Notre bémol concerne la chirurgie : elle est parfois proposée trop vite, alors qu’un programme de renforcement du quadriceps bien mené sur six à douze mois change réellement la donne pour de nombreux profils légers à modérés. Notre conseil concret : exigez systématiquement une mesure précise du type de dysplasie (classification de Dejour) avant d’envisager une opération, car tous les genoux dysplasiques ne se valent pas.
Testez vos connaissances
- La dysplasie des genoux touche quelle structure principale ?
Réponse : la trochlée fémorale (le sillon où glisse la rotule) ou la rotule elle-même, mal formées. - Quel est le symptôme le plus caractéristique ?
Réponse : une sensation d’instabilité ou de dérobement du genou, associée à des douleurs antérieures. - Quel traitement est proposé en première intention ?
Réponse : la rééducation fonctionnelle et le renforcement musculaire ciblé, avant d’envisager la chirurgie.
Questions fréquentes
La dysplasie des genoux est elle héréditaire ?
Elle a fréquemment une composante familiale, mais elle résulte aussi de facteurs liés à la croissance osseuse et à la morphologie individuelle.
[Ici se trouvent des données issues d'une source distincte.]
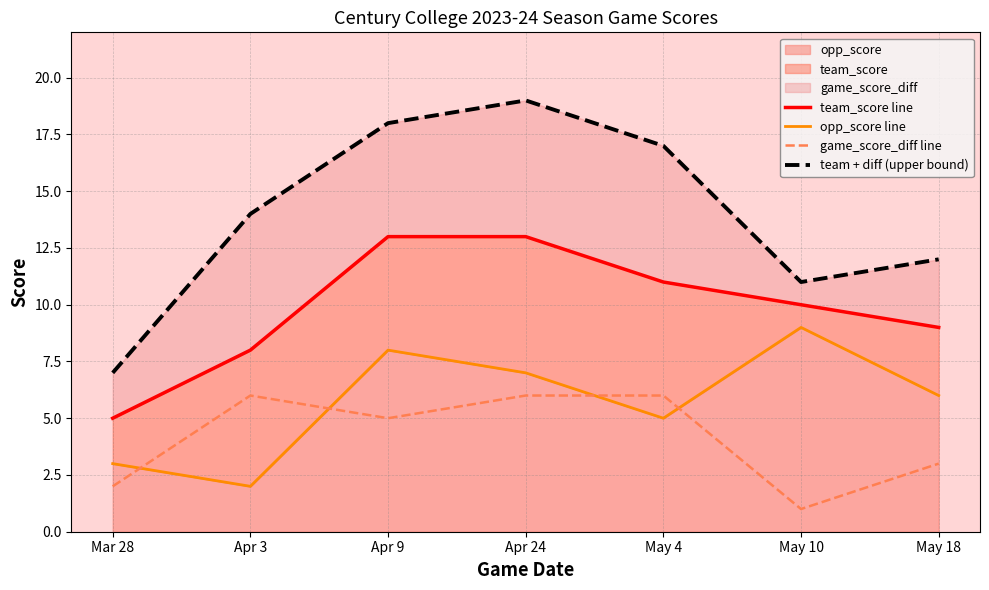

At which category is the sum across all series the highest?

Apr 24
Avoir un parent concerné augmente le risque sans le rendre systématique.
Peut-on faire du sport avec une dysplasie des genoux ?
Oui, à condition d’adapter les activités : la natation et le vélo sont recommandés, tandis que les sports avec pivots ou sauts sont à limiter en phase douloureuse. Un avis médical personnalise ces recommandations.
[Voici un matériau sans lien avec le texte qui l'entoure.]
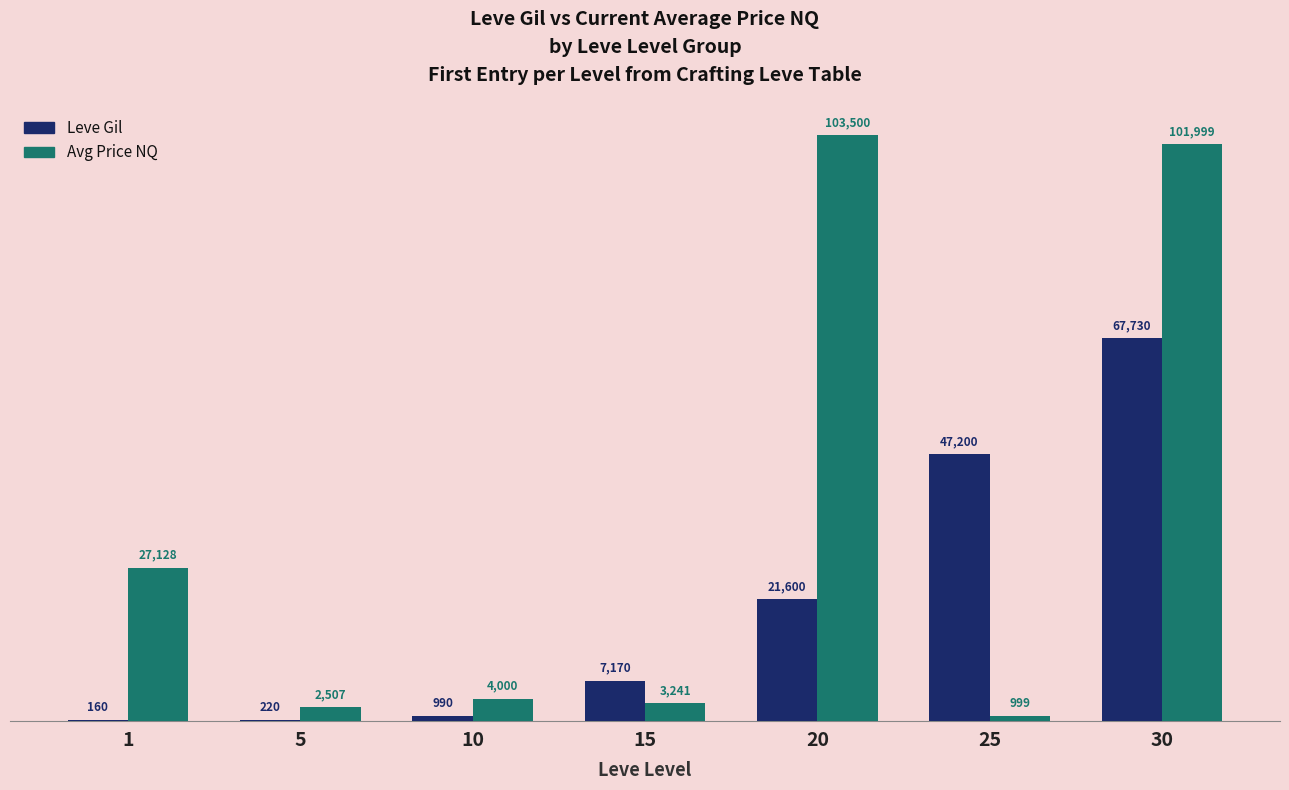

The Leve Gil series shows 47200 at 25. True or false?

True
La chirurgie est elle toujours nécessaire ?
Non, la majorité des cas légers à modérés s’améliorent avec une rééducation adaptée. La chirurgie est réservée aux luxations récidivantes ou aux échecs du traitement conservateur bien conduit.
Comment distinguer une dysplasie des genoux d’une simple douleur musculaire ?
La dysplasie provoque une douleur mécanique reproductible à certains mouvements, souvent associée à une sensation d’instabilité, alors qu’une douleur musculaire reste diffuse et s’améliore généralement au repos en quelques jours.